A l’occasion du Forum Crans Montana, organisé à Dakhla, au Maroc, du 17 au 22 mars, les participants étaient invités à débattre de coopération sud-sud en Afrique. Ils ont ainsi abordé la question de la sécurité alimentaire en Afrique, dans un monde qui devra nourrir, d’ici 2050, 9 milliards d’individus. A la tribune, le président du Bridge Tank a tordu le cou au mythe « erroné, contreproductif, et au final dangereux » pour l’efficacité des politiques publiques, d’une production insuffisante en Afrique. Avant de promouvoir une diversification des écosystèmes locaux, propice à la régularité des revenus ruraux et à la modernisation de l’agriculture africaine.
« L’Afrique, l’Afrique sub-saharienne y compris, en général, produit assez pour nourrir ses populations au niveau local. Il ne s’agit pas d’un enjeu de production mais d’un enjeu de distribution, d’évacuation de cette nourriture souvent perdue, dans ses stockages, dans sa transformation, dans ses centres de distribution, dans son transport », a affirmé Joël Ruet à l’occasion d’une table ronde sur la sécurité alimentaire.
Croire que l’insécurité alimentaire rime avec une production insuffisante est faux ; la malnutrition frappe d’abord le paysan vivrier lui-même car il n’a pas assez de débouchés économiques et donc pas de revenus réguliers. La mise en cause de la production plutôt que du débouché a engendré et engendre encore des politiques de soutien et de développement contreproductives car « en silo », selon le président du Bridge Tank. Elles n’ont pas permis de bien cibler les investissements, locaux en particulier, ni favoriser la modernisation d’une agriculture africaine qui a pourtant besoin d’accéder au marché mondial. Elles maintiennent le cycle de l’insécurité alimentaire.
« Prenons l’exemple du Burkina Faso où 96% de la population est vivrière. Le problème d’un ménage typique du Burkina Faso est d’avoir une régularité de son revenu. Pour avoir une telle régularité de son revenu, ce ménage vivrier doit simplement avoir des clients. Ces clients ne vont pas nécessairement être en Asie, en Europe ou aux Etats-Unis, ne vont peut-être même pas être dans les autres pays de la CEDEAO. Ils peuvent tout simplement être trouvés dans les villages alentours, dans leur village. Comment? C’est simple. Ce ménage doit diversifier sa production et les cycles de maturité de ses produits. Lorsque vous diversifiez votre production, vous commencez non seulement à diversifier des sources de revenus, à diversifier les horizons temporels de ces sources de revenus, mais également à avoir une sorte de stratégie d’assurance, contre des événements naturels éventuellement. Tous ces investissements, assez peu onéreux et vertueux, sont empêchés ou sous-estimés lorsqu’une analyse simpliste prétend « qu’on ne produit pas assez », a-t-il averti.
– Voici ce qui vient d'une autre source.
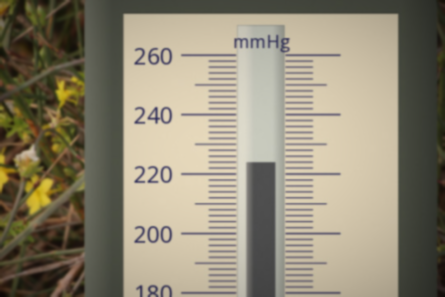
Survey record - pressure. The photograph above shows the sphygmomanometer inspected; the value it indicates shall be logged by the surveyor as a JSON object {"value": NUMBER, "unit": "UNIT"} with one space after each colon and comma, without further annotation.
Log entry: {"value": 224, "unit": "mmHg"}
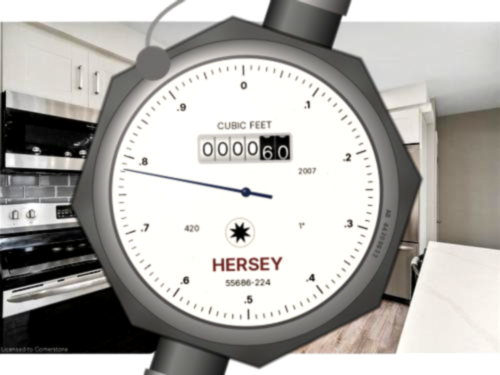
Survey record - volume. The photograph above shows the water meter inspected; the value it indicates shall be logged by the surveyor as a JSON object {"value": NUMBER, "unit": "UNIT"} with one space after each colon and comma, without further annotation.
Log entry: {"value": 59.78, "unit": "ft³"}
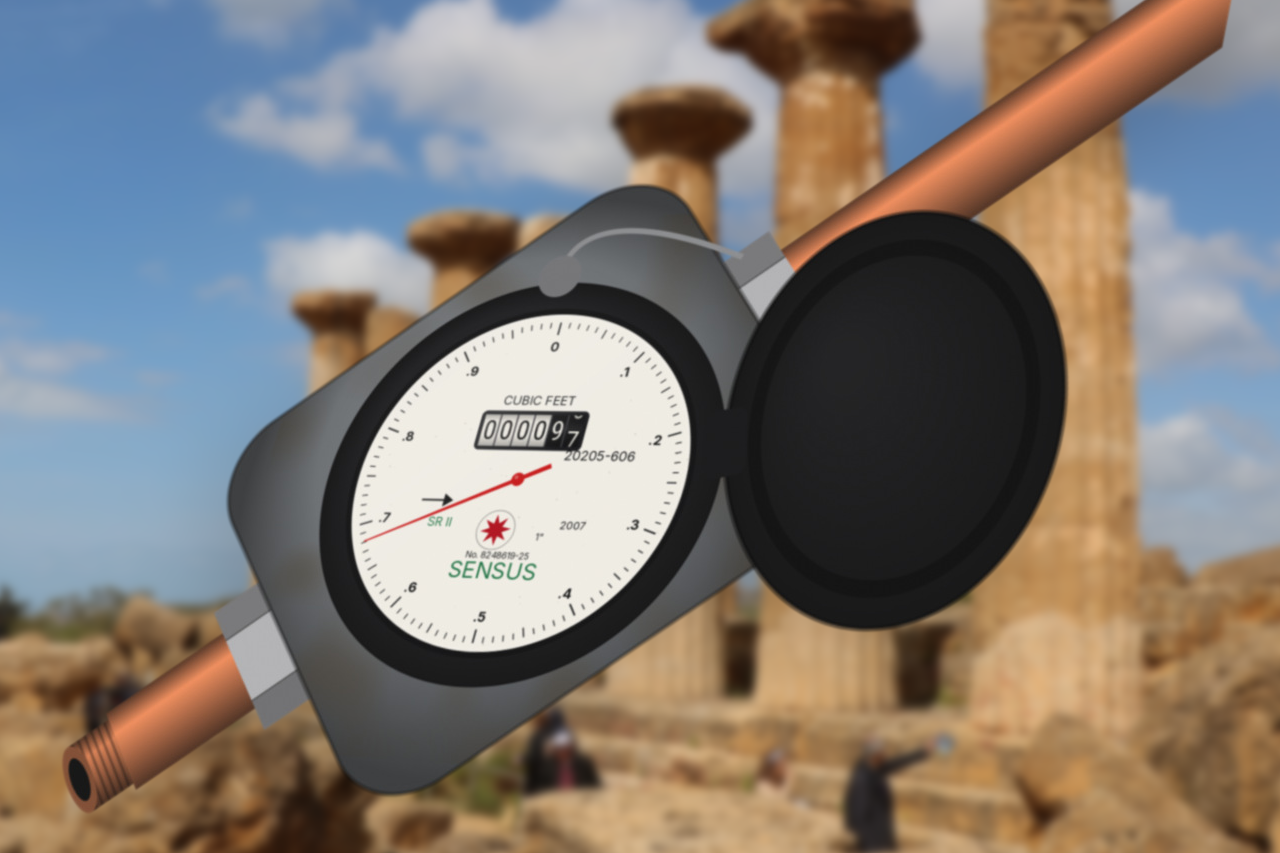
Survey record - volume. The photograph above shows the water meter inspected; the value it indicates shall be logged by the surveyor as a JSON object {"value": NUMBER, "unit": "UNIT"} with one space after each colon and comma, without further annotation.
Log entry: {"value": 96.68, "unit": "ft³"}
Poursuivant son intervention sur les exemples possibles de diversification et de modernisation des agricultures africaines, à l’image du modèle agro-pastoral ou du développement d’une filière des bioénergies issue des déchets animaux ou végétaux, Joël Ruet a prié les acteurs concernés de ne pas confondre « d’une part une chaine mondiale complètement globalisée, tournée vers la production d’un bio-éthanol « commodité », et d’autre part le développement d’une chaîne locale de biogaz ou bio-életricité par exemple », créatrice d’emplois et de capital humain.
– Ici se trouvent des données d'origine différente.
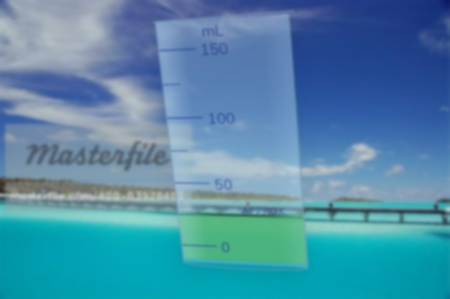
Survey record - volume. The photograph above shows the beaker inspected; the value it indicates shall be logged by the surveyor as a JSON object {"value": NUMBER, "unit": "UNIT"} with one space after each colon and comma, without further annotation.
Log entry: {"value": 25, "unit": "mL"}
Un débat qu’il a notamment poursuivi, plus tard, avec Swami Agnivesh, homme politique indien ayant reçu le Prix Nobel alternatif en 2004 (« Right Livelihood Award »). Pourfendeur d’une alimentation trop carnée à l’échelle globale, Swami Agnivesh s’oppose au développement de modèles agro-pastoraux à vocation de production de viande (et non seulement de lait) en Afrique pour réduire l’insécurité alimentaire, arguant des émissions CO2 globales de cette industrie. La position de Joël Ruet étant qu’un « problème global ne saurait imposer une contre-solution à l’échelle locale ». Si la production de viande animale mondiale vient largement de production industrialisée à vocation d’export global à partir de zones sans malnutrition, donc s’il s’agit bien d’une production de « commodité », le problème d’une part majoritaire de l’Afrique est autre : il n’est pas d’avoir une alimentation trop carnée, contrairement aux Européens par exemple, mais d’être en capacité de créer des débouchés locaux et des liens intra écosystème économique rural.
Ces échanges étaient donc riches. Et le Bridge Tank est particulièrement impliqué dans un débat alimentaire et agricole où les Sud doivent se faire entendre. Montrer qu’ils trouvent, à travers cet enjeu immense, des opportunités pour devenir les vitrines de solutions innovantes, localisées et inclusives.